BEGIN SUPPLIED TEXT
- Born: August 14, 1992 (age 33) Temirtau, Kazakhstan
- Height: 5 ft 11 in (180 cm)
- Weight: 172 lb (78 kg; 12 st 4 lb)
- Position: Defence
- Shoots: Left
- KAZ team Former teams: Arlan Kokshetau Barys Astana
- NHL draft: Undrafted
- Playing career: 2010–present

= Vladimir Grebenshchikov =

Kazakhstani ice hockey player

Vladimir Andreyevich Grebenshchikov (Владимир Андреевич Гребенщиков; born August 14, 1992) is a Kazakhstani professional ice hockey defenceman who is currently playing with Arlan Kokshetau in the Kazakhstan Hockey Championship (KAZ). He has formerly played with Barys Astana in the Kontinental Hockey League (KHL).

==Career statistics==
===Regular season===
| | | Regular season | | Playoffs | | | | | | | | |
| Season | Team | League | GP | G | A | Pts | PIM | GP | G | A | Pts | PIM |
| 2007–08 | Nomad Astana | RUS-3 | 48 | 1 | 8 | 9 | 94 | — | — | — | — | — |
| 2009–10 | Nomad Astana | KAZ | 54 | 1 | 3 | 4 | 80 | — | — | — | — | — |
| 2010–11 | Snezhnye Barsy Astana | MHL | 56 | 3 | 10 | 13 | 52 | — | — | — | — | — |
| 2011–12 | Nomad Astana | KAZ | 50 | 3 | 9 | 12 | 72 | 15 | 1 | 1 | 2 | 24 |
| 2012–13 | Nomad Astana | KAZ | 40 | 2 | 5 | 7 | 52 | 5 | 0 | 0 | 0 | 4 |
| 2013–14 | Barys Astana | KHL | 28 | 2 | 3 | 5 | 16 | 3 | 0 | 0 | 0 | 2 |
| 2013–14 | Nomad Astana | KAZ | 5 | 1 | 1 | 2 | 4 | — | — | — | — | — |
| 2014–15 | Barys Astana | KHL | 7 | 0 | 0 | 0 | 10 | — | — | — | — | — |
| 2014–15 | Nomad Astana | KAZ | 32 | 1 | 12 | 13 | 44 | — | — | — | — | — |
| 2015–16 | Nomad Astana | KAZ | 23 | 5 | 4 | 9 | 28 | — | — | — | — | — |
| 2015–16 | Kulager Petropavl | KAZ | 28 | 2 | 7 | 9 | 28 | 5 | 0 | 1 | 1 | 29 |
| 2016–17 | Yertis Pavlodar | KAZ | 34 | 3 | 6 | 9 | 47 | 6 | 0 | 0 | 0 | 6 |
| 2017–18 | Nomad Astana | KAZ | 49 | 5 | 15 | 20 | 30 | 16 | 2 | 1 | 3 | 10 |
| 2018–19 | Altay-Torpedo | KAZ | 36 | 1 | 10 | 11 | 16 | — | — | — | — | — |
| 2019–20 | Arlan Kokshetau | KAZ | 51 | 3 | 19 | 22 | 38 | — | — | — | — | — |
| KHL totals | 35 | 2 | 3 | 5 | 26 | 3 | 0 | 0 | 0 | 2 | | |

===International===
| Year | Team | Event | | GP | G | A | Pts | PIM |
| 2009 | Kazakhstan U18 | U18 (Div I) | 5 | 0 | 1 | 1 | 4 |
| 2010 | Kazakhstan U18 | U18 (Div I) | 5 | 0 | 1 | 1 | 4 |
| 2011 | Kazakhstan U20 | WJC (Div I) | 5 | 0 | 3 | 3 | 6 |
| 2012 | Kazakhstan U20 | WJC (Div I) | 5 | 1 | 1 | 2 | 8 |
| Junior int'l totals | 20 | 1 | 6 | 6 | 22 | | |

== Awards ==
- Named KHL Rookie of the Week on November 5, 2013.
END SUPPLIED TEXT
BEGIN RECORDS PROVIDED
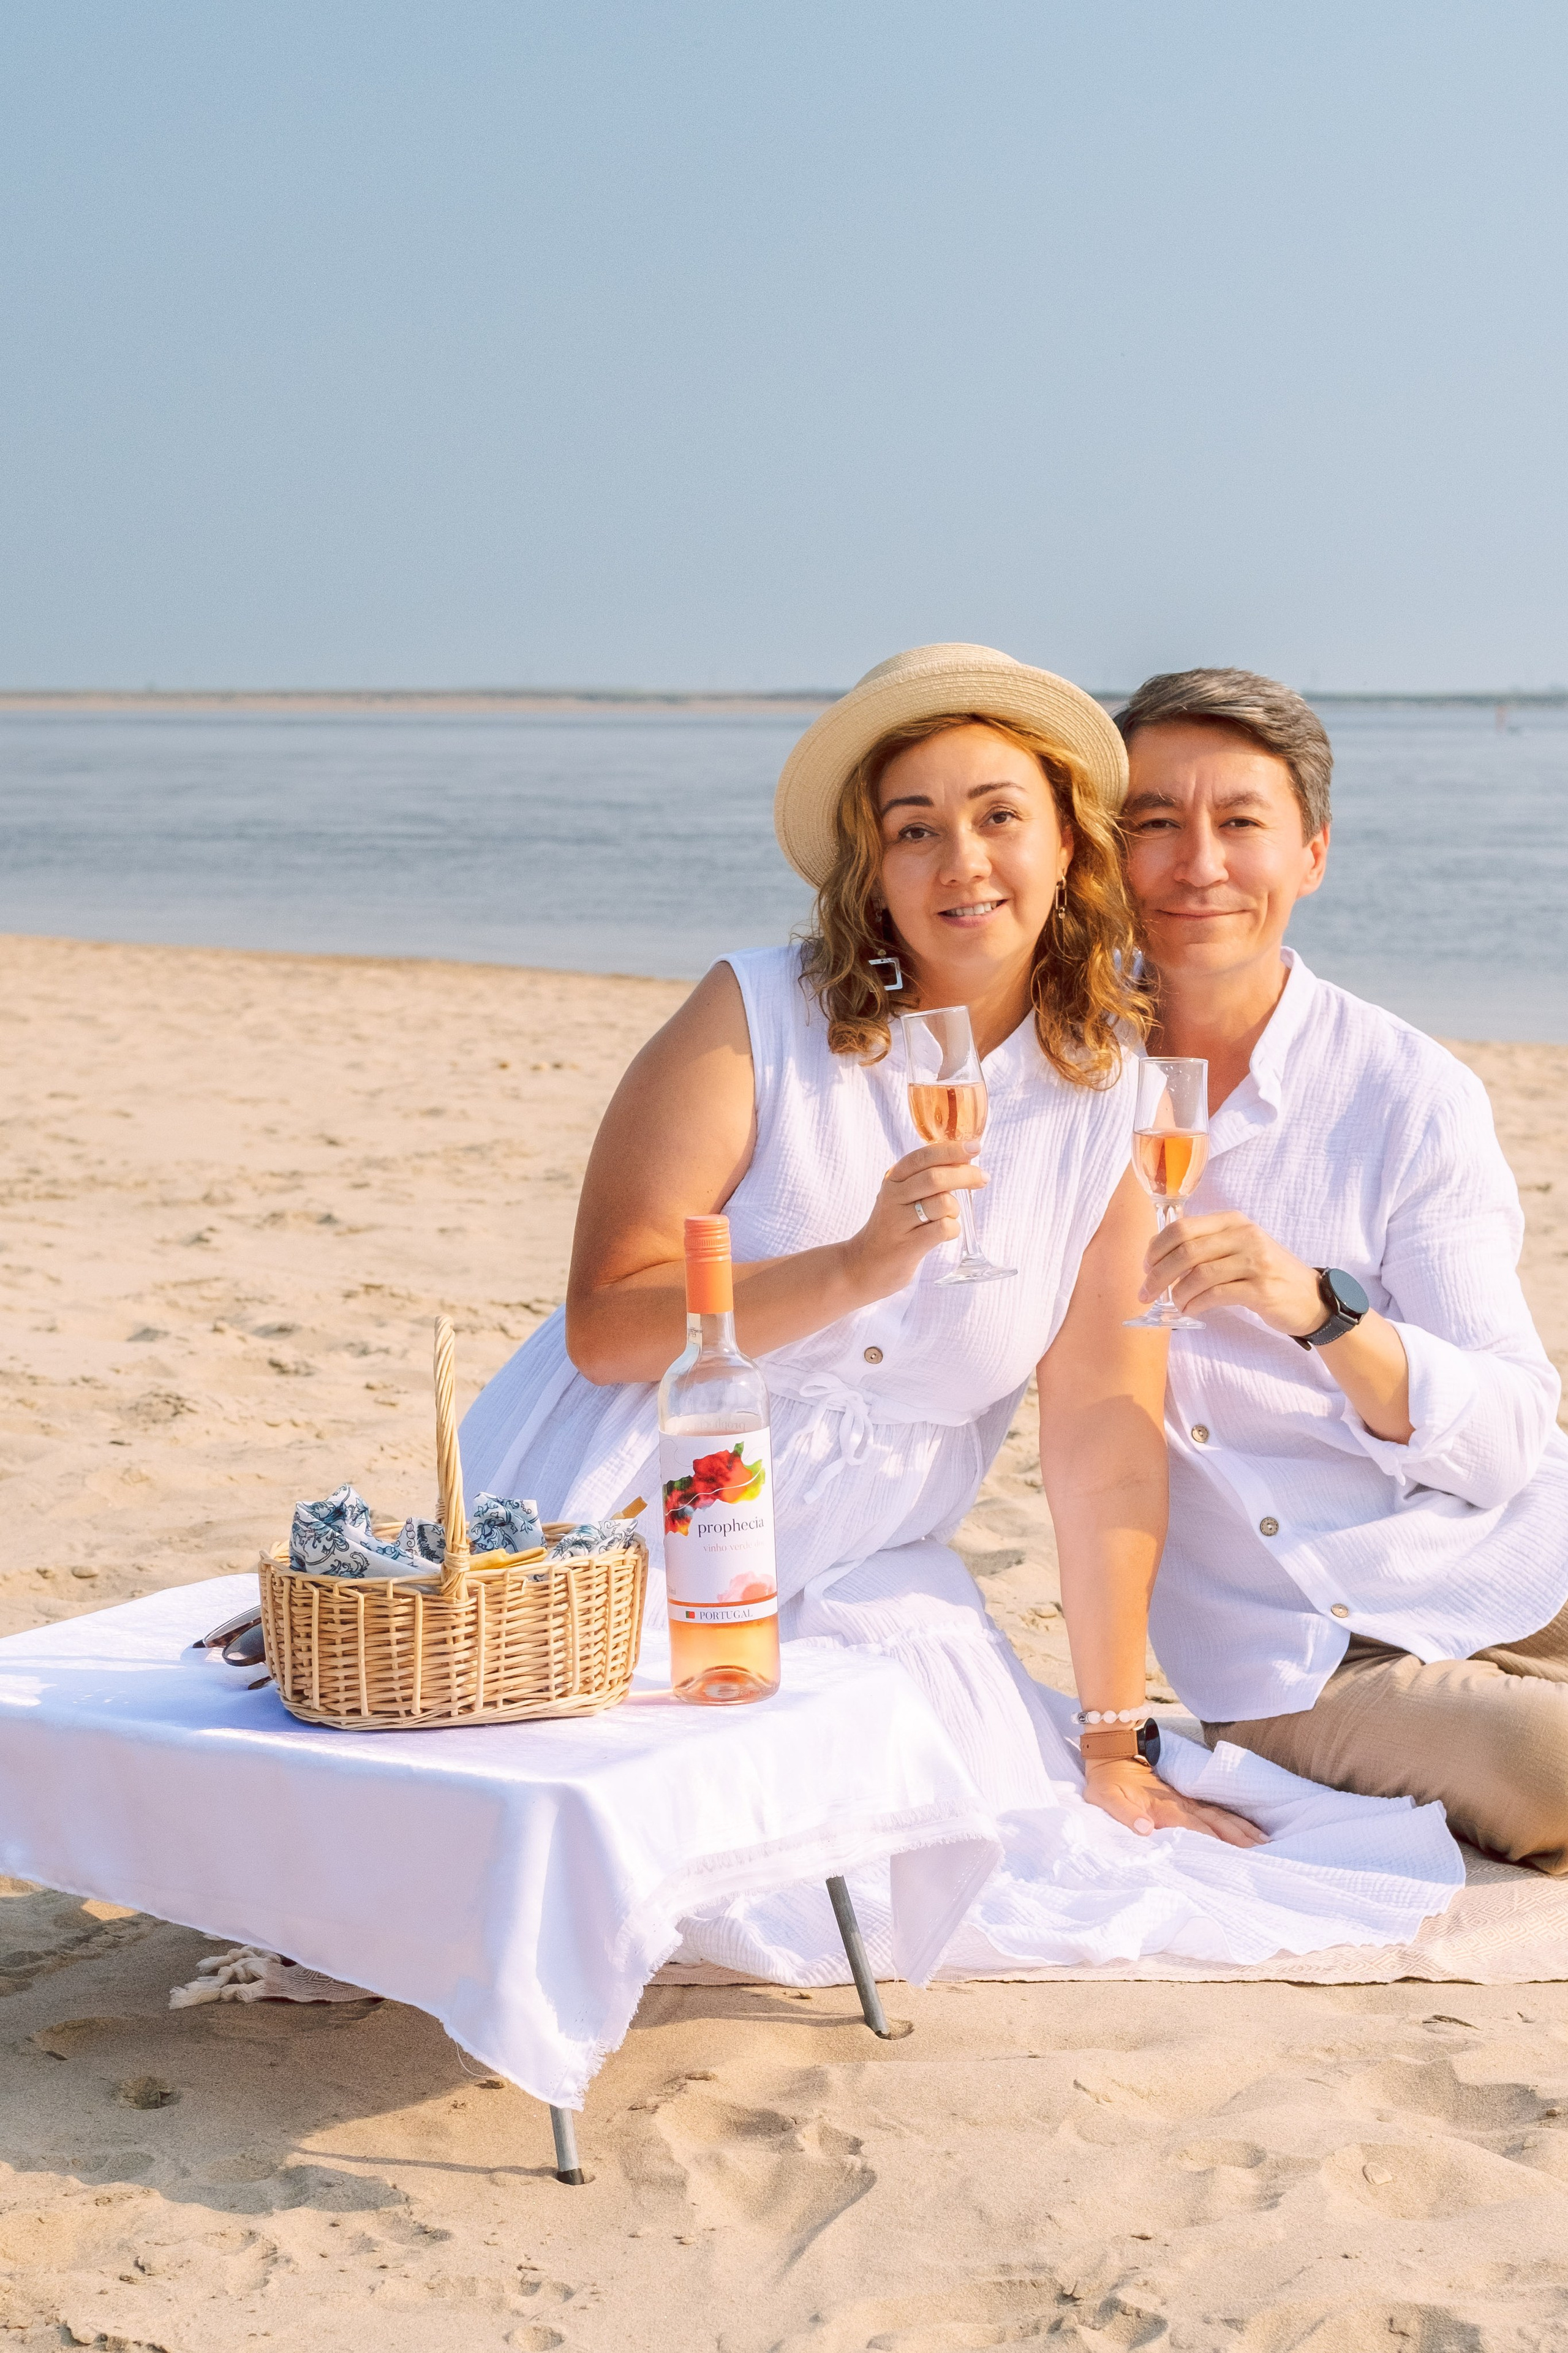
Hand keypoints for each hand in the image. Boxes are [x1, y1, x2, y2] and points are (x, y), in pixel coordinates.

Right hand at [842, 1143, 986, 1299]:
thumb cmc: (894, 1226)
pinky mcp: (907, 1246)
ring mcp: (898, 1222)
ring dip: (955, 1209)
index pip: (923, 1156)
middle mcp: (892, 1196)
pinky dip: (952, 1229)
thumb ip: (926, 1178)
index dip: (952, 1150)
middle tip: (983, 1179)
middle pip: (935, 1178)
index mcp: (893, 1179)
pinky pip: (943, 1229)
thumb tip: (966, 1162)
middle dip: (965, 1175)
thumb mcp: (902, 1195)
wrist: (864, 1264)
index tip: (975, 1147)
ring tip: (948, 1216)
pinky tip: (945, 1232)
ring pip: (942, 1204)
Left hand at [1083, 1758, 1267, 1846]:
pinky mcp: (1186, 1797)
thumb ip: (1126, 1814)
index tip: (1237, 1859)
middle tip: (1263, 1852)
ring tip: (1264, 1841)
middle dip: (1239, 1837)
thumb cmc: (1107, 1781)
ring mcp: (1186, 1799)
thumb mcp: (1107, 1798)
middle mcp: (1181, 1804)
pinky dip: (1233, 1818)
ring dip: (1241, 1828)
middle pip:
END RECORDS PROVIDED
BEGIN RECORDS PROVIDED
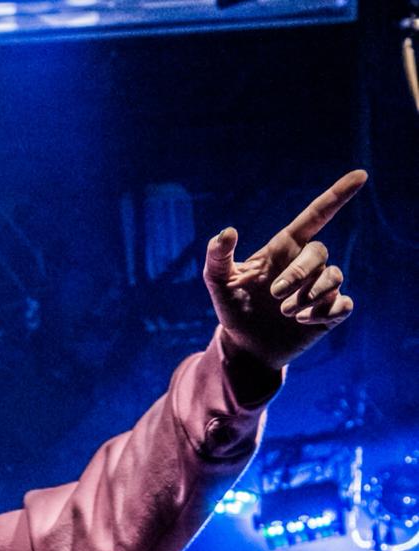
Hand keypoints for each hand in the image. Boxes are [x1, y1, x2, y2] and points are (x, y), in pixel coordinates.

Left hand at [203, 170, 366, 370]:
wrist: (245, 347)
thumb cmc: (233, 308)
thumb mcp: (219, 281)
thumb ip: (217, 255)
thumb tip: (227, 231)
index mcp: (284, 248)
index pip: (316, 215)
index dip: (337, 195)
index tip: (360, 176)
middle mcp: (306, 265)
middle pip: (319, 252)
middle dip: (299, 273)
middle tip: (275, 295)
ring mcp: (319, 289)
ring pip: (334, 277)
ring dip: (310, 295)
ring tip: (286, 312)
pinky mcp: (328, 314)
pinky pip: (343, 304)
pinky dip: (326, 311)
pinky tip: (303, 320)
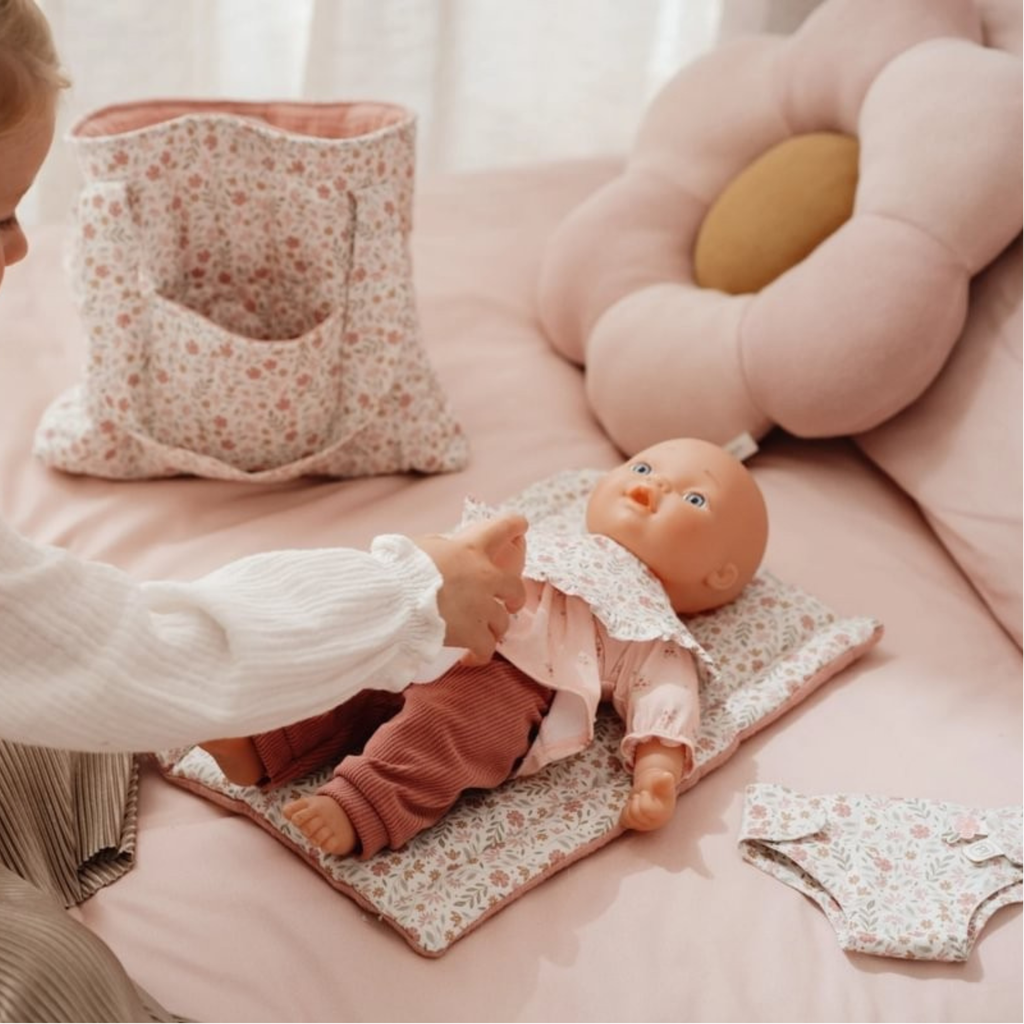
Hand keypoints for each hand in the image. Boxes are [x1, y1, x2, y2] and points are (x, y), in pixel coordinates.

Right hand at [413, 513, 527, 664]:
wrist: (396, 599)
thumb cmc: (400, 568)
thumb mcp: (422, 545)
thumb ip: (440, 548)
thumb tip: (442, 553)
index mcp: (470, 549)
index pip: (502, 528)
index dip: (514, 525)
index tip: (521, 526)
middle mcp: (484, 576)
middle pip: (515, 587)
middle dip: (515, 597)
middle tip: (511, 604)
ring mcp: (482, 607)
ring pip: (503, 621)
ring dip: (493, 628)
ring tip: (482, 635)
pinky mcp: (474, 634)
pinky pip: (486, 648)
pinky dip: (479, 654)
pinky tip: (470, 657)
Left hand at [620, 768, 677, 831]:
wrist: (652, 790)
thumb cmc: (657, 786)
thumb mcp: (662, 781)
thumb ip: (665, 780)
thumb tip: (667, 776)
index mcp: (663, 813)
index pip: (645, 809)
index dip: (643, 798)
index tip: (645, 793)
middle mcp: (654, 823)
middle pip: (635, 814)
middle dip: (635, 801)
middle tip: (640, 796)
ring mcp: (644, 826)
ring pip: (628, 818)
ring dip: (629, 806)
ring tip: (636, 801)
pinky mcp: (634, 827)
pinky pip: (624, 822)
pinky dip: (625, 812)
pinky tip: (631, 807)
END RECORDS PROVIDED
### COMPLETE THE FOLLOWING
• 1. Decide whether each statement agrees with the Vladimir Grebenshchikov article, answering yes or no and quoting the words of the article that decide it: (a) He was selected in the NHL draft. (b) He shoots left. (c) He was born in Astana.
• 2. According to the Vladimir Grebenshchikov article, in which league did he formerly play with Barys Astana?

### ANSWERS FOR THE TASKS
• 1.
(a) No: "NHL draft: Undrafted"
(b) Yes: "Shoots: Left"
(c) No: "Temirtau, Kazakhstan"

• 2. The Kontinental Hockey League (KHL).